Is being vegan a personal choice?

Veganism is not a personal choice—no more than it’s a personal choice to beat children, rape women, or hate people of another race or sexuality. Once your “choices” infringe on someone else’s freedom from suffering, it’s not your choice anymore.

Is being vegan a healthier choice?

The American Journal of Clinical Nutrition reported in 2009 that vegan diet followers tend to have lower body weights, lower blood pressure, and lower cholesterol. It also found that vegan individuals consumed more fiber, folate, vitamin C, vitamin E, potassium, and magnesium and less saturated fat.

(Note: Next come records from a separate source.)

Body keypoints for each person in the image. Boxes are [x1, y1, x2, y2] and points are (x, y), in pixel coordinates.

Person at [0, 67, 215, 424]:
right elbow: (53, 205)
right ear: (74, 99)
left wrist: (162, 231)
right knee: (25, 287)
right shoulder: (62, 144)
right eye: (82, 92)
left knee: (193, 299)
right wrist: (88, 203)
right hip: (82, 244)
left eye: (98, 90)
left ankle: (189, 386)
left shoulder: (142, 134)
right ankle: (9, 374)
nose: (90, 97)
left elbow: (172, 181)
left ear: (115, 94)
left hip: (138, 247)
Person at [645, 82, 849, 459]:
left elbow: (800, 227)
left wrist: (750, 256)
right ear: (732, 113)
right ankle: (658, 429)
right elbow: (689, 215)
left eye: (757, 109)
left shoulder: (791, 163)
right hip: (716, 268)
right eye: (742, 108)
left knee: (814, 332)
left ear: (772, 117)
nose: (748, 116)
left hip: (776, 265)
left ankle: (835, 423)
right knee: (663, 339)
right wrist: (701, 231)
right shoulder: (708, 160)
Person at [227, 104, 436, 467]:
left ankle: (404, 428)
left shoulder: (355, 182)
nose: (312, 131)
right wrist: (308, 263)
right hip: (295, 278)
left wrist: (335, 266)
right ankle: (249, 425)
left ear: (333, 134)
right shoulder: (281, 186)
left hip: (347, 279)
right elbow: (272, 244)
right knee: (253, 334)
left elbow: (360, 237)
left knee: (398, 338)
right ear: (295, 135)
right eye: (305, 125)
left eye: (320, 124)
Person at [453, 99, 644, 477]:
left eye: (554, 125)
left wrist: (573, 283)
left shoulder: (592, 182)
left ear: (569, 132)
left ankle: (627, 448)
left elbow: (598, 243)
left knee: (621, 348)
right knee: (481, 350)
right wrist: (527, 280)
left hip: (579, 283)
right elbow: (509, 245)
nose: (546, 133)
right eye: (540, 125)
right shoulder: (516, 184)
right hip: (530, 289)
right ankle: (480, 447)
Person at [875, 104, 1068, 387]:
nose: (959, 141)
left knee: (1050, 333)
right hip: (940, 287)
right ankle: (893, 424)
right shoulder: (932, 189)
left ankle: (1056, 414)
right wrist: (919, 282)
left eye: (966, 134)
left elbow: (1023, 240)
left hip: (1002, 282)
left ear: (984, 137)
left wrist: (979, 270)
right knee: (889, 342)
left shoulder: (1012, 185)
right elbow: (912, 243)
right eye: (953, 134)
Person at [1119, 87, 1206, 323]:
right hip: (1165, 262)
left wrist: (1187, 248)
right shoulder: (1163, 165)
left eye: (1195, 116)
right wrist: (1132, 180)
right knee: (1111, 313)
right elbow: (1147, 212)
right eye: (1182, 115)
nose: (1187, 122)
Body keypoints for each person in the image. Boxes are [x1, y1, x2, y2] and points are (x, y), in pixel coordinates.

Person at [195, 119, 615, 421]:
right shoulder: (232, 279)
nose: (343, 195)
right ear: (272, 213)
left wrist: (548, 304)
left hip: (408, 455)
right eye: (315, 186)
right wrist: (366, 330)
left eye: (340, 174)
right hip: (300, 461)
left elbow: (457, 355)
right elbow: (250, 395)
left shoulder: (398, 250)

Why do people choose to be vegan?

Like other alternative food movements such as locavorism, veganism arises from a belief structure that guides daily eating decisions. They aren’t simply moral high-grounders. Vegans do believe it’s moral to avoid animal products, but they also believe it’s healthier and better for the environment.

What is considered a personal choice?

adjective [ADJECTIVE noun] A personal opinion, quality, or thing belongs or relates to one particular person rather than to other people. […] See full entry.

Is being vegan healthier than eating meat?

Vegetarians appear to have lower low-density lipoprotein cholesterol levels, lower blood pressure and lower rates of hypertension and type 2 diabetes than meat eaters. Vegetarians also tend to have a lower body mass index, lower overall cancer rates and lower risk of chronic disease.